--- Permintaan Tugas ---
Tulis ulang bagian teks bacaan di antara "Aku kembali ke" dan "sapaku tak ramah..", termasuk kedua batas itu, dengan mengganti "korek api" menjadi "pemantik".

--- Teks Bacaan ---

--

Merapikan Kenangan

Selalu kucari cara agar kenangan-kenangan yang sudah lalu bersama orang tuaku bisa kurasakan lagi. Membongkar barang-barang peninggalan mereka adalah salah satu caraku menghidupkan kenangan bersama mereka, kali ini aku akan membongkar buffet besar di ruang tengah tempat buku-buku bapak dan beberapa perabotan milik mama dulu.


Aku rapikan dan bersihkan buku-buku peninggalan bapak kemudian aku kembalikan lagi ke tempatnya, dulu almarhum bapak sangat gemar membaca, mungkin dari situlah aku mewarisi hobby membaca novelku ini. Menurut mama saking senangnya bapak membaca nama-nama kami diambil dari nama pengarang buku yang dibacanya, nama depanku diambil dari nama depan pengarang novel, nama kakak laki-lakiku Henderzon  juga berasal dari nama pengarang buku anak-anak yang terkenal Hc. Anderson, begitu juga nama belakang adik perempuanku Magdalena katanya juga berasal dari nama pengarang buku. Tapi lucunya sampai hari ini aku dan adikku belum menemukan novel yg nama pengarangnya mirip nama kami, akhirnya kami sepakat kami tidak bisa menemukan nama pengarang yang dimaksud karena nama-nama itu sudah dimodifikasi sedemikian rupa oleh bapakku sehingga lebih enak didengar...

Beberapa barang milik mama yang sudah tak terpakai lagi aku masukkan ke dalam kardus besar. Sekarang buffet besar itu terlihat lebih rapi dan bersih, tidak bersesakan barang lagi seperti sebelumnya. Kardus besar yang berisi barang-barang yang sudah tidak dipakai lagi aku bawa ke halaman belakang, mumpung hari panas sebaiknya dibakar bersama dengan sampah-sampah dari daun mangga yang kering pikirku.
Aku kembali ke dalam rumah untuk mengambil korek api, tapi sewaktu kembali kebelakang  ku lihat ada seorang ibu memakai topi yang hampir menutupi wajahnya sedang berjongkok membongkar kardus dan disampingnya berdiri anak perempuan berusia empat tahunan memeluk boneka kura-kura usang yang sudah kubuang tadi. Ibu itu terkejut melihat kedatanganku, anaknya langsung menyembunyikan boneka kura-kuranya ke belakang badannya.
"cari apa bu." sapaku tak ramah..
"ini cari barang barang yang mungkin masih bisa dipakai" kata ibu itu takut-takut.
Ooo ibu ini pemulung pikirku.
 "Tinggal di mana bu?" kataku lembut menyesal tadi menyapanya tidak ramah.
"Itu di sana" telunjuknya mengarah ke arah deretan rumah kontrakan di seberang, aku terkejut ternyata ibu itu tetanggaku.
"baru ya bu tinggal disini." tanyaku lagi.
"oo udah lama...dulu ibu (almarhumah mamaku) sering ngasih barang-barang yang udah ga dipakai lagi ke kami"
"ibu itu orangnya baik, kalau ada mangga atau nangka masak kami pasti dibagi"
"apalagi kalau lebaran kami selalu menunggu-nunggu ketupat kiriman ibu"
"itulah kalau orang baik itu pasti cepat dipanggil tuhan karena tuhan lebih sayang..."

--

--- Cuplikan Data ---
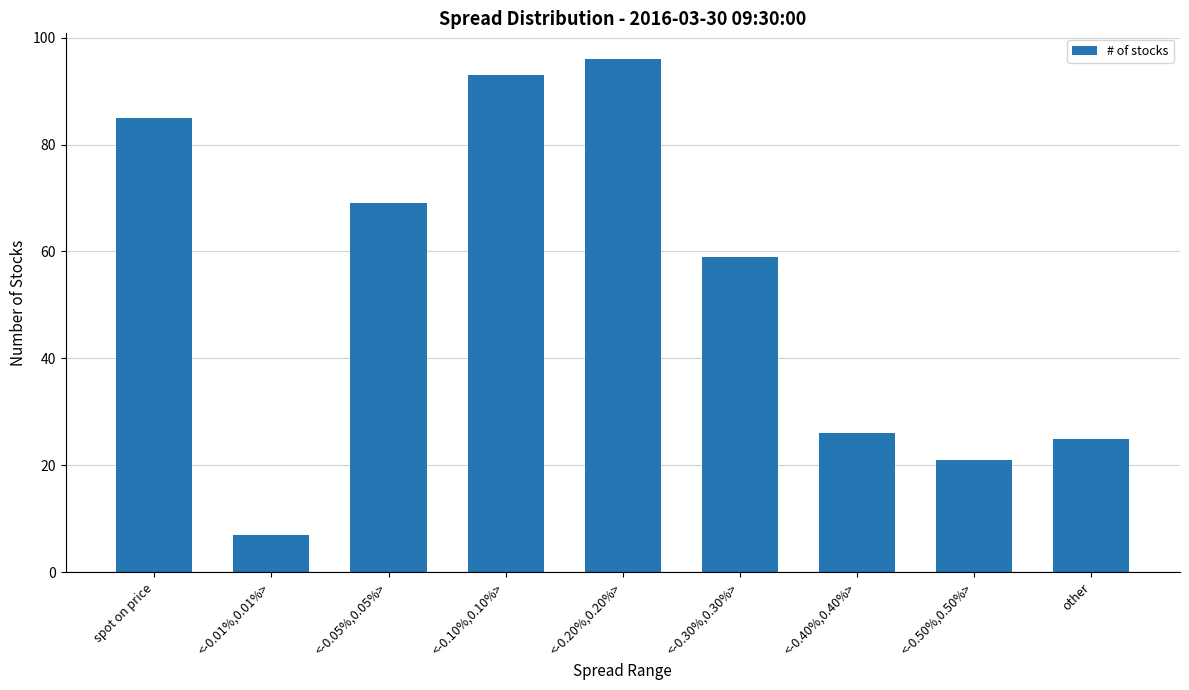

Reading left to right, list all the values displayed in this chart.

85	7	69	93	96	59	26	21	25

--

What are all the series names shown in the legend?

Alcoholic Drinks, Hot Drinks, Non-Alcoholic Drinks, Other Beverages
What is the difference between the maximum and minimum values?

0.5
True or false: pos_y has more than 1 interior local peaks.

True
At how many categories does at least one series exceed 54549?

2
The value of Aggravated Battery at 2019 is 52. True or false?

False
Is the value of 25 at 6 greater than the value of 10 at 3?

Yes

--

--- Jawaban Tertulis ---
Aku kembali ke dalam rumah untuk mengambil pemantik, tapi sewaktu kembali kebelakang  ku lihat ada seorang ibu memakai topi yang hampir menutupi wajahnya sedang berjongkok membongkar kardus dan disampingnya berdiri anak perempuan berusia empat tahunan memeluk boneka kura-kura usang yang sudah kubuang tadi. Ibu itu terkejut melihat kedatanganku, anaknya langsung menyembunyikan boneka kura-kuranya ke belakang badannya.
"cari apa bu." sapaku tak ramah..